Note that the below differs from previous policy. Also note that the discussion below is most relevant to the internal concerns of the Pitt annotation group.

Before you annotate a new document, check out the sentence splits. Note that there are two kinds of splits, the default GATE_Splits that come from the text processing platform, and the MPQA splits. The preprocessing done in GATE sets the MPQA splits to be the same as the GATE Splits.

Splits could be bad in one of two ways: their extent is too small or large, or they are in the wrong place, where wrong place typically means that they need to be deleted, for instance because a split got introduced because of an abbreviation ending in a period.
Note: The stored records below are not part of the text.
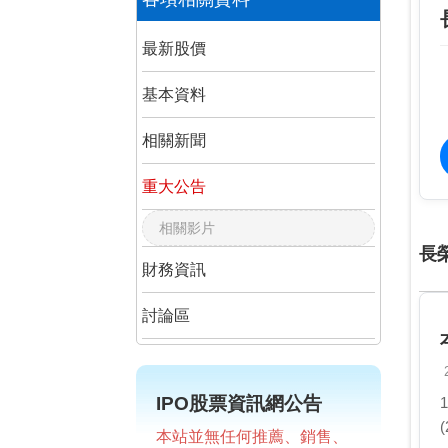
最新股價
基本資料
相關新聞
重大公告
相關影片
長
財務資訊
討論區
IPO股票資訊網公告
本站並無任何推薦、銷售、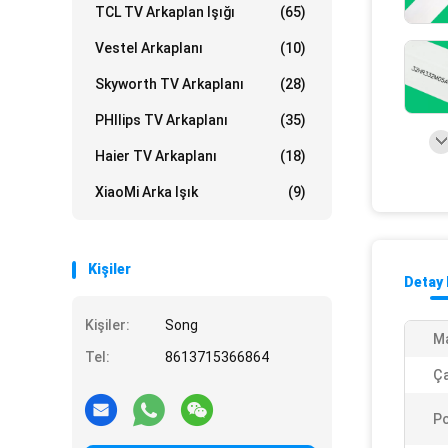
TCL TV Arkaplan Işığı
(65)
Vestel Arkaplanı
(10)
Skyworth TV Arkaplanı
(28)
PHIlips TV Arkaplanı
(35)
Haier TV Arkaplanı
(18)
XiaoMi Arka Işık
(9)
Kişiler
Detay 
Kişiler:
Song
Ma
Tel:
8613715366864
Ça
Pc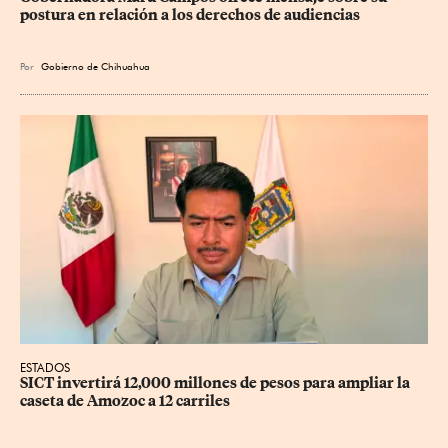
postura en relación a los derechos de audiencias
Por
Gobierno de Chihuahua
ESTADOS
SICT invertirá 12,000 millones de pesos para ampliar la 
caseta de Amozoc a 12 carriles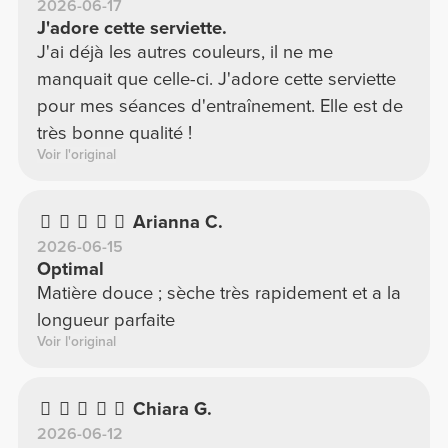
2026-06-17
J'adore cette serviette.
J'ai déjà les autres couleurs, il ne me
manquait que celle-ci. J'adore cette serviette
pour mes séances d'entraînement. Elle est de
très bonne qualité !
Voir l'original
Arianna C.
2026-06-15
Optimal
Matière douce ; sèche très rapidement et a la
longueur parfaite
Voir l'original
Chiara G.
2026-06-12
When you modify splits, change both the GATE and the MPQA splits. (Since I am not sure at this point whether one or the other type of split is crucial to automatic systems let's adjust both.) Also let's adjust the associated GATE_Sentence labels and the MPQA_inside labels.

For instance, if you had a split after "Mr" in :

Mr. Bean ... You'll just have to love him!

you would want to remove it (both the GATE Split and the MPQA split) and then you need to merge the two MPQA insides that cover "Mr" and "... You'll just have to love him!". Likewise, you need to merge the two GATE_Sentences over the same spans.



J. Ruppenhofer